Görev Tanımı — Çanakkale savaşları hakkındaki yazıyı, tek harfini bile değiştirmeden baştan sona alıntıla.

Çanakkale Savaşlarına Alternatif Bakış

Çanakkale savaşlarını her kesim kendi adına kullandı, kullanıyor da. Ben tarafsız ve nesnel bir bakış ile inceliyorum

yazı resimYZ

18 Mart her yıl Çanakkalede Türk ordusunun yedi düvel koalisyonuna geçit vermemesinin anma günü olarak kutlanıyor.
Türk tarihi için olağanüstü önemi olan bu savaşları bir kahramanlık destanı olması dışındaki yönleri ile de incelemek gerekir. Bu savaşlar bize ne getirmiş ne götürmüştür, bir bakalım.
* İlk getirisi bütün savaşlarda olduğu gibi kan ve gözyaşıdır. 213.000 Türk, 215.000 İtilaf kuvveti askeri olmak üzere toplam 428.000 kişi öldü.
* Türk ordusunun Balkan Savaşında zedelenen ve hatta yok olmaya yüz tutan prestiji kurtarılmış oldu. Ordu ve millet, bu zaferin getirdiği moralle kurtuluş savaşına girebildi.

[Kayıtlı veriler]
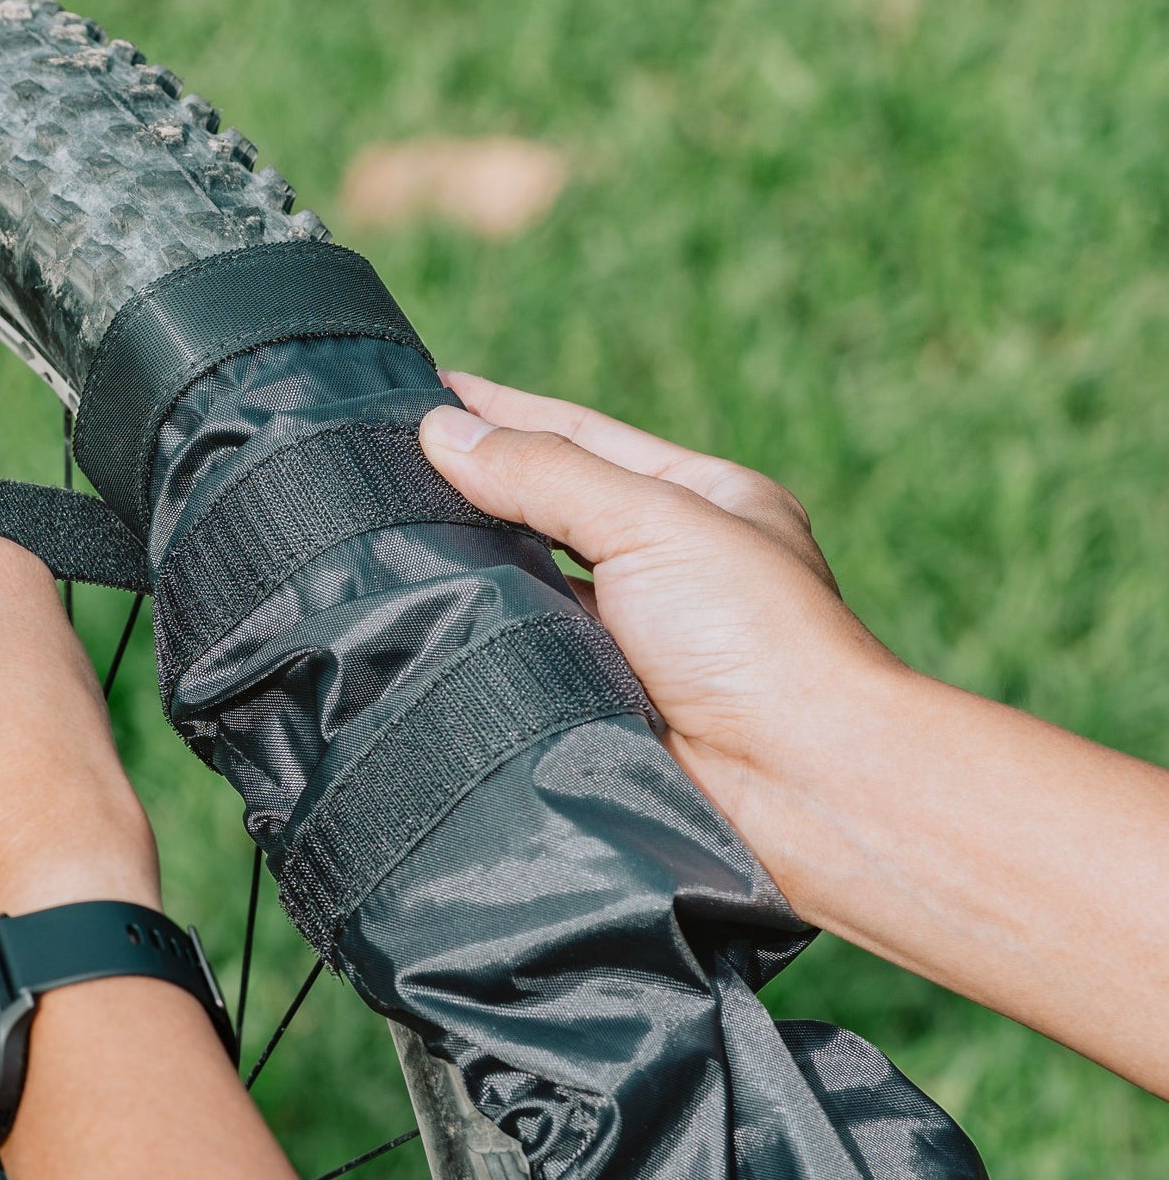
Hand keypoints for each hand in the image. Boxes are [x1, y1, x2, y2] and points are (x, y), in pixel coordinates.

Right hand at [418, 373, 902, 858]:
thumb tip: (443, 430)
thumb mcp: (653, 522)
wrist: (803, 790)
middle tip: (375, 460)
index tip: (421, 388)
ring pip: (528, 586)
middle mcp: (668, 567)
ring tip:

Çalışma Çıktısı —
Çanakkale Savaşlarına Alternatif Bakış

Çanakkale savaşlarını her kesim kendi adına kullandı, kullanıyor da. Ben tarafsız ve nesnel bir bakış ile inceliyorum

yazı resimYZ

18 Mart her yıl Çanakkalede Türk ordusunun yedi düvel koalisyonuna geçit vermemesinin anma günü olarak kutlanıyor.
Türk tarihi için olağanüstü önemi olan bu savaşları bir kahramanlık destanı olması dışındaki yönleri ile de incelemek gerekir. Bu savaşlar bize ne getirmiş ne götürmüştür, bir bakalım.
* İlk getirisi bütün savaşlarda olduğu gibi kan ve gözyaşıdır. 213.000 Türk, 215.000 İtilaf kuvveti askeri olmak üzere toplam 428.000 kişi öldü.
* Türk ordusunun Balkan Savaşında zedelenen ve hatta yok olmaya yüz tutan prestiji kurtarılmış oldu. Ordu ve millet, bu zaferin getirdiği moralle kurtuluş savaşına girebildi.